Polisi di Hanoi telah menyatakan dimulainya penyelidikan kriminal terhadap staf dari agensi media yang beroperasi dengan kedok sebagai perusahaan SEO yang meningkatkan lalu lintas situs web sah. Meski begitu, kegiatan utama mereka adalah mendukung operasional situs judi tak berlisensi. Pemimpin Super Thi Seo Media Services Co Ltd, Pham Ngoc Manh, bersama 17 orang manajer dan staf lainnya telah ditahan dalam penyelidikan ini.

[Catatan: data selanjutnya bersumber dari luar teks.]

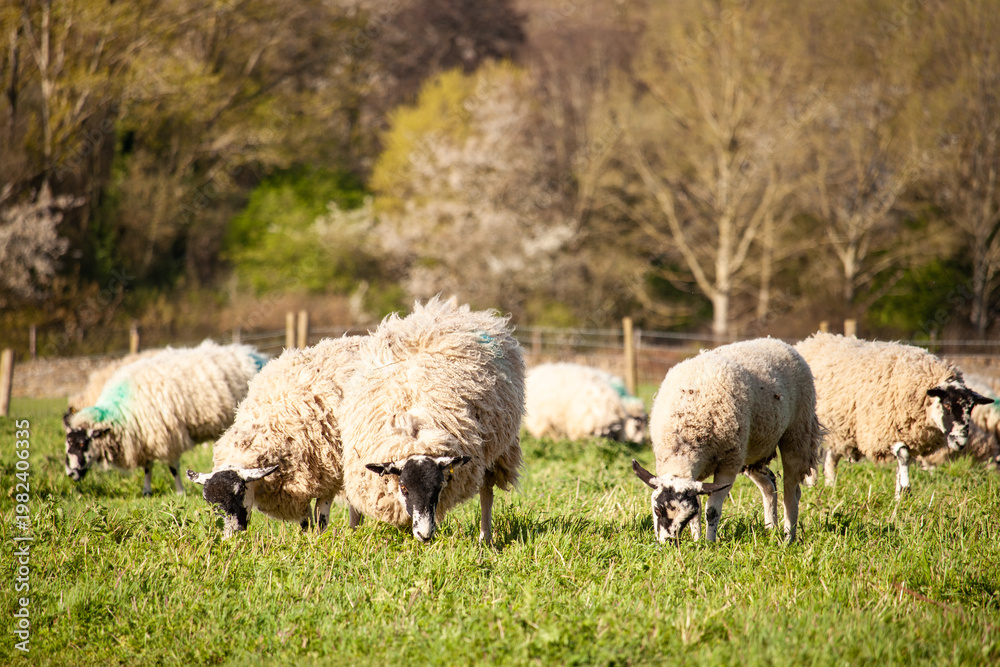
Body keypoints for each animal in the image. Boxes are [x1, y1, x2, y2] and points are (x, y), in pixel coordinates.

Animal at [64, 340, 267, 496]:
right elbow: (147, 467)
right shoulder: (144, 437)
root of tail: (255, 353)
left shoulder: (168, 436)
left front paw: (180, 492)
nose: (70, 474)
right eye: (67, 443)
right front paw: (146, 491)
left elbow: (173, 468)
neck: (122, 412)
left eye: (82, 444)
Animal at [187, 336, 363, 537]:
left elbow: (321, 519)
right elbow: (305, 522)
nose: (230, 537)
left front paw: (318, 539)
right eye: (210, 503)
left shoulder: (328, 476)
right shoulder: (297, 487)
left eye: (239, 492)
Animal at [340, 296, 524, 544]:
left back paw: (485, 539)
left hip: (498, 450)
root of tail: (449, 308)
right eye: (404, 488)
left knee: (486, 492)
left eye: (438, 488)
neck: (414, 432)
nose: (425, 534)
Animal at [632, 338, 821, 544]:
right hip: (751, 450)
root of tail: (777, 341)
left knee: (791, 491)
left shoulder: (727, 466)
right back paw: (771, 528)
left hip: (796, 433)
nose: (668, 543)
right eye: (657, 509)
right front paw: (697, 540)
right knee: (769, 484)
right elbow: (699, 507)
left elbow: (711, 510)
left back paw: (788, 537)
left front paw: (709, 542)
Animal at [794, 333, 993, 498]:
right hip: (811, 426)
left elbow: (902, 463)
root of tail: (813, 339)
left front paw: (899, 496)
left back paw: (830, 487)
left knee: (830, 458)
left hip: (841, 430)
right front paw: (905, 490)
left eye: (971, 409)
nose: (960, 442)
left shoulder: (908, 436)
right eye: (947, 405)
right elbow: (903, 456)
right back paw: (812, 486)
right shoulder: (885, 430)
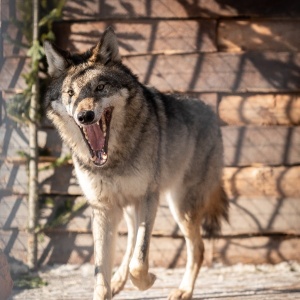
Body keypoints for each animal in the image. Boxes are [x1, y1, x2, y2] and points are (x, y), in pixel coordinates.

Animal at [43, 27, 229, 298]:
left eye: (100, 87)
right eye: (70, 94)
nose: (84, 116)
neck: (112, 160)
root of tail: (211, 113)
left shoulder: (148, 197)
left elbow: (140, 262)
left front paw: (148, 280)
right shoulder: (103, 207)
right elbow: (101, 271)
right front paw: (111, 285)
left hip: (181, 207)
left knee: (198, 248)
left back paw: (183, 290)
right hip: (133, 207)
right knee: (131, 238)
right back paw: (119, 281)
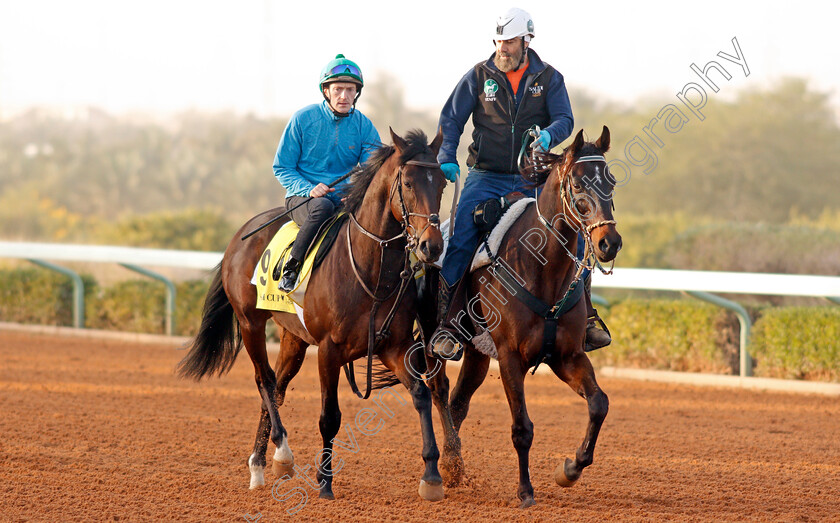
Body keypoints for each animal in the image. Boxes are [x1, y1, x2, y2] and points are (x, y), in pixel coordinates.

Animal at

Penyelidikan mengungkap bahwa meskipun perusahaan ini tampil sebagai entitas sah, fokus utamanya adalah meningkatkan peringkat mesin pencari untuk situs judi ilegal dan mengarahkan pengunjung ke situs tersebut. Berdasarkan pernyataan dari pihak berwenang yang dirilis melalui Vietnamnet, Super Thi Seo berfungsi sebagai organisasi terstruktur dengan tim tertentu yang menangani pemasaran, SEO, teknologi informasi, layanan pelanggan, dan pengelolaan backlink.

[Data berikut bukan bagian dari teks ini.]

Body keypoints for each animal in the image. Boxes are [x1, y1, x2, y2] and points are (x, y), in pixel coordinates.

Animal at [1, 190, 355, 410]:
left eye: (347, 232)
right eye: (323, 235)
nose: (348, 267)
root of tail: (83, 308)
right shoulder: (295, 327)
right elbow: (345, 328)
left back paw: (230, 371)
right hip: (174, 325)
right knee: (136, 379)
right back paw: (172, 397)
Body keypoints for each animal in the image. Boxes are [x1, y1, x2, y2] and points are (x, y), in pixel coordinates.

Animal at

Pihak berwenang menemukan bahwa Pham Ngoc Manh mengatur 41 dompet digital untuk menerima transaksi dalam mata uang kripto USDT. Selain itu, pembayaran gaji kunci dilakukan tunai, sebuah metode yang diduga untuk menyamarkan jejak keuangan dan menyulitkan penegakan hukum. Dalam penggerebekan, polisi mengamankan lebih dari VND7 miliar (sekitar $268.000) dalam bentuk tunai serta aset dari mata uang kripto.

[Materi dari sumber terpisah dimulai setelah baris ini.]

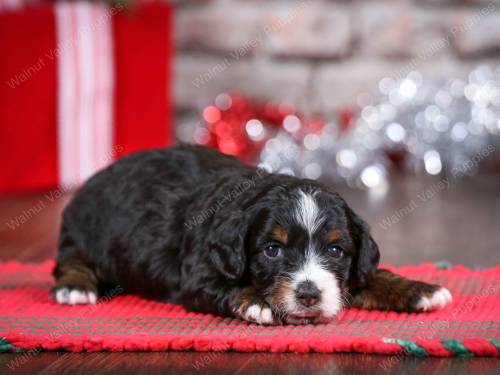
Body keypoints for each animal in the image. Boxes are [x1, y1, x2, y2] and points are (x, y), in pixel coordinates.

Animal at [52, 145, 452, 324]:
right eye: (272, 250)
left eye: (336, 251)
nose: (309, 295)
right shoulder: (197, 275)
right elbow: (228, 287)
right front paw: (259, 301)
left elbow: (371, 275)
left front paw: (420, 289)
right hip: (81, 232)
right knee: (68, 262)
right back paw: (76, 287)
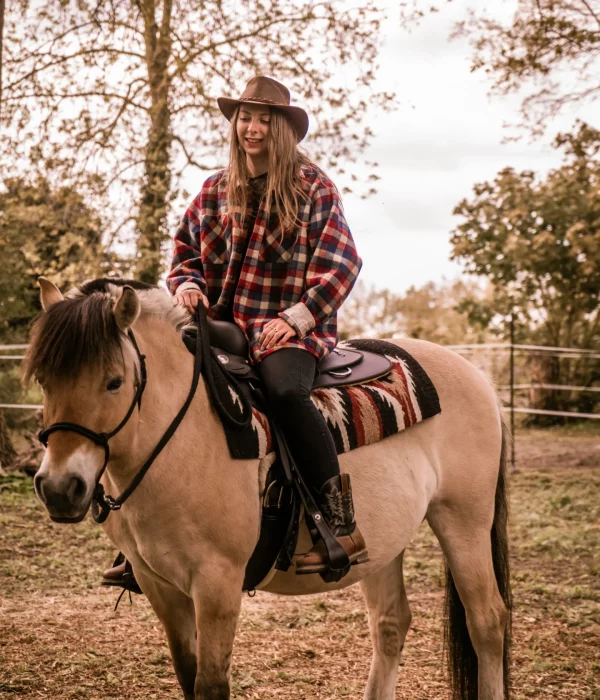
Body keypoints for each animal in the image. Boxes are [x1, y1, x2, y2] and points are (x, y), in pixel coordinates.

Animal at [24, 278, 510, 700]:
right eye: (44, 380)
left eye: (114, 381)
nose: (60, 487)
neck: (186, 433)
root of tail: (478, 376)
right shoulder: (158, 584)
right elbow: (187, 677)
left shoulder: (217, 584)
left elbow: (210, 686)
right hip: (386, 542)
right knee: (391, 624)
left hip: (463, 521)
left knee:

Semenjak 2026, perusahaan ini diperkirakan telah meraup sekitar VND3,7 miliar dari aktivitas memperkenalkan dan meningkatkan visibilitas dalam mesin pencari untuk 22 situs perjudian berbahasa Vietnam yang tidak berlisensi. Pembatasan bepergian juga dikenakan pada 15 orang lainnya yang berkaitan dengan kasus ini sembari penyelidikan berlanjut.
Proses hukum masih berjalan dan belum ada kepastian mengenai kemungkinan dakwaan tambahan. Berdasarkan pernyataan resmi polisi, pelanggaran ini digolongkan sebagai "menyediakan informasi ilegal melalui jaringan komputer dan telekomunikasi", menekankan bahwa layanan perusahaan ini melibatkan "pengoptimalan mesin pencari, peringkat situs web, dan peningkatan lalu lintas" yang terkait dengan situs perjudian tak berizin.